Facile synthesis of 1,4-cis-polyisoprene–polypeptide hybrids with different architectures

Abstract

The synthesis of polypeptide hybrids by controlled/living ring-opening polymerization of N-carboxyanhydrides (NCA) using Schreiner's thiourea catalyst and amino-alcohol terminated poly(1,4-cis-isoprene)s as initiators was demonstrated for γ-benzyl-L-glutamate (BLG) and ε-tert-butyloxycarbonyl-L-lysine (BLL) NCAs. One-pot synthesis of amino-alcohol terminated macroinitiators from heterotelechelic keto/aldehyde polyisoprene by reductive amination of carbonyl(s) was presented.
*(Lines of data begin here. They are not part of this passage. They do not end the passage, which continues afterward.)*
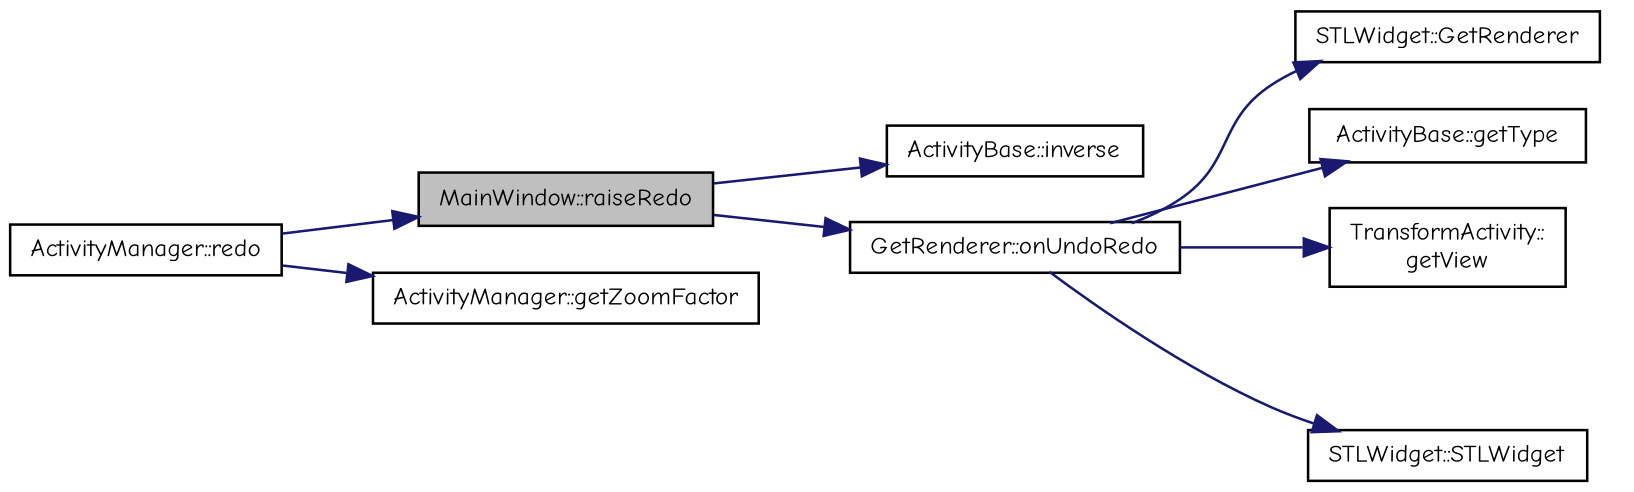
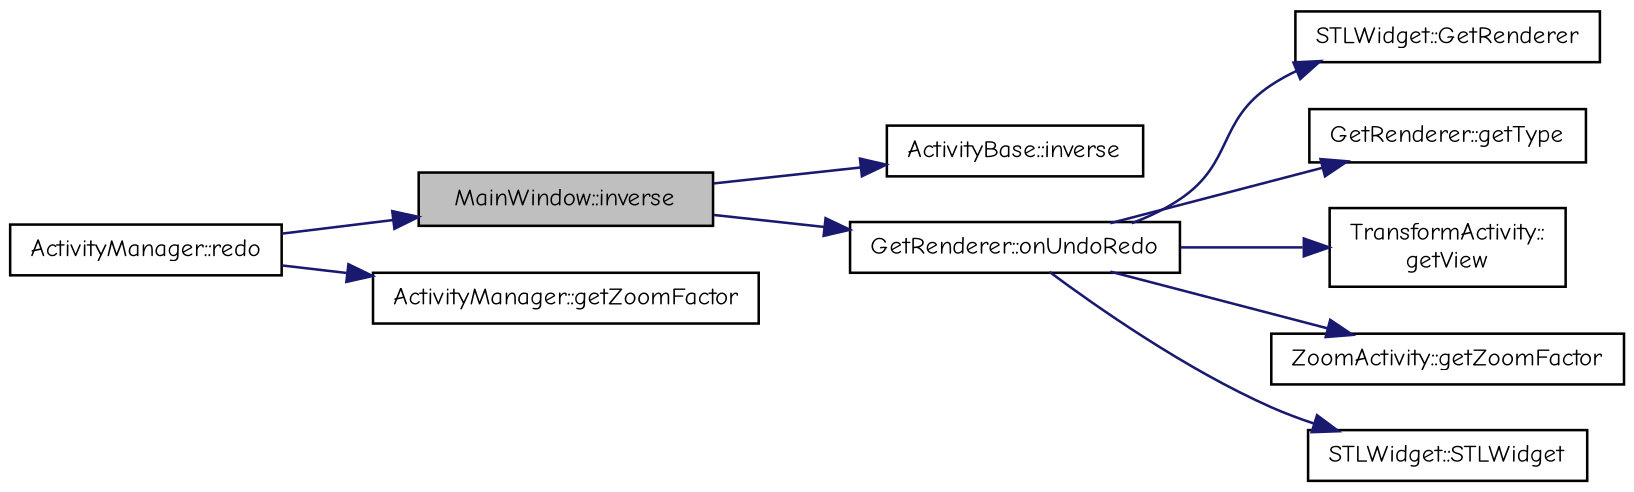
  digraph {
    fontname="Comic Neue"
    rankdir=LR
    node [color=black fillcolor=white fontname="Comic Neue" fontsize=10 shape=record style=filled]
    edge [color=midnightblue fontname="Comic Neue" fontsize=10 labelfontname=Helvetica labelfontsize=10 style=solid]
-   n1 [fillcolor=grey75 fontcolor=black height=0.2 label="MainWindow::raiseRedo" width=0.4]
+   n1 [fillcolor=grey75 fontcolor=black height=0.2 label="MainWindow::inverse" width=0.4]
    n2 [height=0.2 label="ActivityBase::inverse" width=0.4]
    n3 [height=0.2 label="GetRenderer::onUndoRedo" width=0.4]
    n4 [height=0.2 label="STLWidget::GetRenderer" width=0.4]
-   n5 [height=0.2 label="ActivityBase::getType" width=0.4]
+   n5 [height=0.2 label="GetRenderer::getType" width=0.4]
    n6 [height=0.2 label="TransformActivity::\lgetView" width=0.4]
+   n7 [height=0.2 label="ZoomActivity::getZoomFactor" width=0.4]
    n8 [height=0.2 label="STLWidget::STLWidget" width=0.4]
    n9 [height=0.2 label="ActivityManager::redo" width=0.4]
    n10 [height=0.2 label="ActivityManager::getZoomFactor" width=0.4]
    n1 -> n2
    n1 -> n3
    n3 -> n4
    n3 -> n5
    n3 -> n6
+   n3 -> n7
    n3 -> n8
    n9 -> n1
    n9 -> n10
  }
Selection of amines allowed to obtain mono-, di- and tri-functional macroinitiators that were used for the synthesis of polyisoprene–polypeptide hybrids of different architecture: AB, BAB, AB₂, BAB₂, CBABC. Due to the living character of the polymerization, the molar mass of the polypeptide blocks could be controlled by the monomer to initiator ratio (6000 < M_n < 44 000 g mol⁻¹), while sequential monomer addition allowed the synthesis of a pentablock terpolymer: poly(BLG-b-BLL-b-isoprene-b-BLL-b-BLG).